Problem details:
Word for word, print each record, dropping any image it holds.

Data for processing:
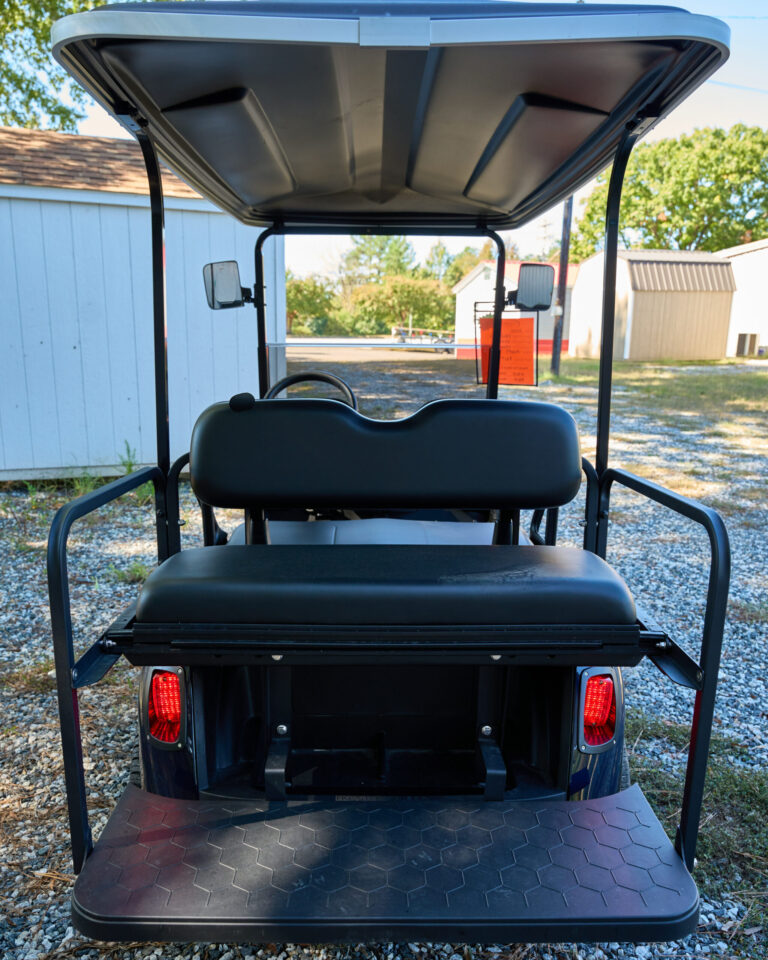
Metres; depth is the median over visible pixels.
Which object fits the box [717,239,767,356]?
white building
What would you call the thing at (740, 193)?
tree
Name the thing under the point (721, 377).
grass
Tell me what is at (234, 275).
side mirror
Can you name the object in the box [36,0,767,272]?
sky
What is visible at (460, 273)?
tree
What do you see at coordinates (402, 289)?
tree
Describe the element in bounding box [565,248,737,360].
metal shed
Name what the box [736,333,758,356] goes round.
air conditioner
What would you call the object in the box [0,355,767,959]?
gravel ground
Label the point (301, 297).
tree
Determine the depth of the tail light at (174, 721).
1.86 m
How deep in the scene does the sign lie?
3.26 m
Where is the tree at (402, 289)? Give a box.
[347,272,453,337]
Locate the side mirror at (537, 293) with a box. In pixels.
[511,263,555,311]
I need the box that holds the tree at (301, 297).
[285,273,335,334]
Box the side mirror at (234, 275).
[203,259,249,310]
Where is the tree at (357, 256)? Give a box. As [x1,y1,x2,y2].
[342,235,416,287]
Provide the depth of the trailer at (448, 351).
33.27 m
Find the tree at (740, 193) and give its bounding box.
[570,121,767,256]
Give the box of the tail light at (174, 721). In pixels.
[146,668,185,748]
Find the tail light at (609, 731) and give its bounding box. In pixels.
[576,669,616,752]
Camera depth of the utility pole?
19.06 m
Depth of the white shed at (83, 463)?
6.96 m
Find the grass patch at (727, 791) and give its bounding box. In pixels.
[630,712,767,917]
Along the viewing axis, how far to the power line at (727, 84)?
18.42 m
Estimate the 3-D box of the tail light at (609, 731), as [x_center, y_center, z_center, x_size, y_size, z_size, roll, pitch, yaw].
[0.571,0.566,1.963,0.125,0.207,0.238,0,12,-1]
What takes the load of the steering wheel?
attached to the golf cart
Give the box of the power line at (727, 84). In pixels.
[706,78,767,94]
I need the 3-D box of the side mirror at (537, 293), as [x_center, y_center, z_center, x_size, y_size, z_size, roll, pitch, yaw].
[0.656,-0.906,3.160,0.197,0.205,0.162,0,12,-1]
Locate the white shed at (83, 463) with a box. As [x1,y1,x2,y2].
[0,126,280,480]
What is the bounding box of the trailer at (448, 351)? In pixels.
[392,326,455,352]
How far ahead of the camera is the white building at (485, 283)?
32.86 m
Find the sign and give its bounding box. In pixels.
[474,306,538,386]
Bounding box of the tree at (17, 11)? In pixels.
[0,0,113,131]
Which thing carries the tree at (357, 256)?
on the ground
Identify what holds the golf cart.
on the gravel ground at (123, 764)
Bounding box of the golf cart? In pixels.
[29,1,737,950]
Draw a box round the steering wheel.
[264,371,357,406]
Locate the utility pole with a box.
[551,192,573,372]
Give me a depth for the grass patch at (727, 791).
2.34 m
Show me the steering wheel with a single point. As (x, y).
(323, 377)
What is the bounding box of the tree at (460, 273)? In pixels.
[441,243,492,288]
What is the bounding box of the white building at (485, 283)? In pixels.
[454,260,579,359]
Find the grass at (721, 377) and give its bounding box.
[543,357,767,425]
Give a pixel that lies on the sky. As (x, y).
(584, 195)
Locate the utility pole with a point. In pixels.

Finished exercise:
Metres; depth is the median over visible pixels.
Which object fits the box [717,239,767,356]?
white building
What would you call the thing at (740, 193)?
tree
Name the thing under the point (721, 377).
grass
Tell me what is at (234, 275).
side mirror
Can you name the object in the box [36,0,767,272]?
sky
What is visible at (460, 273)?
tree
What do you see at coordinates (402, 289)?
tree
Describe the element in bounding box [565,248,737,360].
metal shed
Name what the box [736,333,758,356] goes round.
air conditioner
What would you call the object in the box [0,355,767,959]?
gravel ground
Label the point (301, 297).
tree
Determine the depth of the tail light at (174, 721).
1.86 m
How deep in the scene does the sign lie?
3.26 m
Where is the tree at (402, 289)? Give a box.
[347,272,453,337]
Locate the side mirror at (537, 293) with a box. In pixels.
[511,263,555,311]
I need the box that holds the tree at (301, 297).
[285,273,335,334]
Box the side mirror at (234, 275).
[203,259,249,310]
Where is the tree at (357, 256)? Give a box. As [x1,y1,x2,y2].
[342,235,416,287]
Provide the depth of the trailer at (448, 351).
33.27 m
Find the tree at (740, 193) and give its bounding box.
[570,121,767,256]
Give the box of the tail light at (174, 721). In pixels.
[146,668,185,748]
Find the tail light at (609, 731) and give its bounding box. In pixels.
[576,669,616,752]
Camera depth of the utility pole?
19.06 m
Depth of the white shed at (83, 463)?
6.96 m
Find the grass patch at (727, 791) and give its bounding box. In pixels.
[630,712,767,917]
Along the viewing axis, how far to the power line at (727, 84)?
18.42 m
Estimate the 3-D box of the tail light at (609, 731), as [x_center, y_center, z_center, x_size, y_size, z_size, roll, pitch, yaw].
[0.571,0.566,1.963,0.125,0.207,0.238,0,12,-1]
What takes the load of the steering wheel?
attached to the golf cart
Give the box of the power line at (727, 84). In pixels.
[706,78,767,94]
I need the 3-D box of the side mirror at (537, 293), as [x_center, y_center, z_center, x_size, y_size, z_size, roll, pitch, yaw].
[0.656,-0.906,3.160,0.197,0.205,0.162,0,12,-1]
Locate the white shed at (83, 463) with a box. As [x1,y1,x2,y2].
[0,126,280,480]
What is the bounding box of the trailer at (448, 351)? In pixels.
[392,326,455,352]
How far ahead of the camera is the white building at (485, 283)?
32.86 m
Find the sign and give its bounding box. In pixels.
[474,306,538,386]
Bounding box of the tree at (17, 11)? In pixels.
[0,0,113,131]
Which thing carries the tree at (357, 256)?
on the ground
Identify what holds the golf cart.
on the gravel ground at (123, 764)
Bounding box of the golf cart? In pixels.
[29,1,737,950]
Draw a box round the steering wheel.
[264,371,357,406]
Locate the utility pole with a box.
[551,192,573,372]
Give me a depth for the grass patch at (727, 791).
2.34 m
Show me the steering wheel with a single point. As (x, y).
(323, 377)
What is the bounding box of the tree at (460, 273)? In pixels.
[441,243,492,288]
What is the bounding box of the white building at (485, 283)? In pixels.
[454,260,579,359]
Find the grass at (721, 377) and give its bounding box.
[543,357,767,425]
Give a pixel that lies on the sky. As (x, y).
(584, 195)
Locate the utility pole with a point. In pixels.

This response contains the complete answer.